WHAT YOU SHOULD DO: Every entry that follows needs to be repeated exactly.

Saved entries
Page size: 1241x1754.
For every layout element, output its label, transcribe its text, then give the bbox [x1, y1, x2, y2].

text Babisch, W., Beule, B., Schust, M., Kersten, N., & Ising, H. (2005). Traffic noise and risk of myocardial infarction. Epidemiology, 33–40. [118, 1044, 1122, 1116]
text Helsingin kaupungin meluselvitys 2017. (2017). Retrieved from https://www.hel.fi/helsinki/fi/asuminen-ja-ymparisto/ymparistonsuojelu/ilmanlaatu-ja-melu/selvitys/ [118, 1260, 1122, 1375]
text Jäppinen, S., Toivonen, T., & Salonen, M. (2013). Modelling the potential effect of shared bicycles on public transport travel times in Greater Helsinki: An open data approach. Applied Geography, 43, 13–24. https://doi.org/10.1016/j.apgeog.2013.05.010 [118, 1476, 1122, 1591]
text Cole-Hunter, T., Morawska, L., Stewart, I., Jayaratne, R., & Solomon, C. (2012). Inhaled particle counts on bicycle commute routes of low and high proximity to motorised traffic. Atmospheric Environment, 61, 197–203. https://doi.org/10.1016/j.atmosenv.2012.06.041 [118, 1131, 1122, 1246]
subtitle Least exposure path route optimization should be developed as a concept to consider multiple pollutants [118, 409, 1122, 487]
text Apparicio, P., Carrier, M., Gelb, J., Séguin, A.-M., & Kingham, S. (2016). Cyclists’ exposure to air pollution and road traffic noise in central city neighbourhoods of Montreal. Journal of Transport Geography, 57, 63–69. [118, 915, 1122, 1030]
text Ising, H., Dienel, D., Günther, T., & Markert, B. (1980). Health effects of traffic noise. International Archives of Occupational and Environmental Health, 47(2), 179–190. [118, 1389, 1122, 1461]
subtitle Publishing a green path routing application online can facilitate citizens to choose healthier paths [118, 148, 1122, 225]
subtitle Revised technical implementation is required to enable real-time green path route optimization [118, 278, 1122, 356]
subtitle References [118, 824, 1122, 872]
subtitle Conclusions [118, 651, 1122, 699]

REPLY TO THE TASK:
Page size: 1241x1754.
For every layout element, output its label, transcribe its text, then give the bbox [x1, y1, x2, y2].

text Babisch, W., Beule, B., Schust, M., Kersten, N., & Ising, H. (2005). Traffic noise and risk of myocardial infarction. Epidemiology, 33–40. [118, 1044, 1122, 1116]
text Helsingin kaupungin meluselvitys 2017. (2017). Retrieved from https://www.hel.fi/helsinki/fi/asuminen-ja-ymparisto/ymparistonsuojelu/ilmanlaatu-ja-melu/selvitys/ [118, 1260, 1122, 1375]
text Jäppinen, S., Toivonen, T., & Salonen, M. (2013). Modelling the potential effect of shared bicycles on public transport travel times in Greater Helsinki: An open data approach. Applied Geography, 43, 13–24. https://doi.org/10.1016/j.apgeog.2013.05.010 [118, 1476, 1122, 1591]
text Cole-Hunter, T., Morawska, L., Stewart, I., Jayaratne, R., & Solomon, C. (2012). Inhaled particle counts on bicycle commute routes of low and high proximity to motorised traffic. Atmospheric Environment, 61, 197–203. https://doi.org/10.1016/j.atmosenv.2012.06.041 [118, 1131, 1122, 1246]
subtitle Least exposure path route optimization should be developed as a concept to consider multiple pollutants [118, 409, 1122, 487]
text Apparicio, P., Carrier, M., Gelb, J., Séguin, A.-M., & Kingham, S. (2016). Cyclists’ exposure to air pollution and road traffic noise in central city neighbourhoods of Montreal. Journal of Transport Geography, 57, 63–69. [118, 915, 1122, 1030]
text Ising, H., Dienel, D., Günther, T., & Markert, B. (1980). Health effects of traffic noise. International Archives of Occupational and Environmental Health, 47(2), 179–190. [118, 1389, 1122, 1461]
subtitle Publishing a green path routing application online can facilitate citizens to choose healthier paths [118, 148, 1122, 225]
subtitle Revised technical implementation is required to enable real-time green path route optimization [118, 278, 1122, 356]
subtitle References [118, 824, 1122, 872]
subtitle Conclusions [118, 651, 1122, 699]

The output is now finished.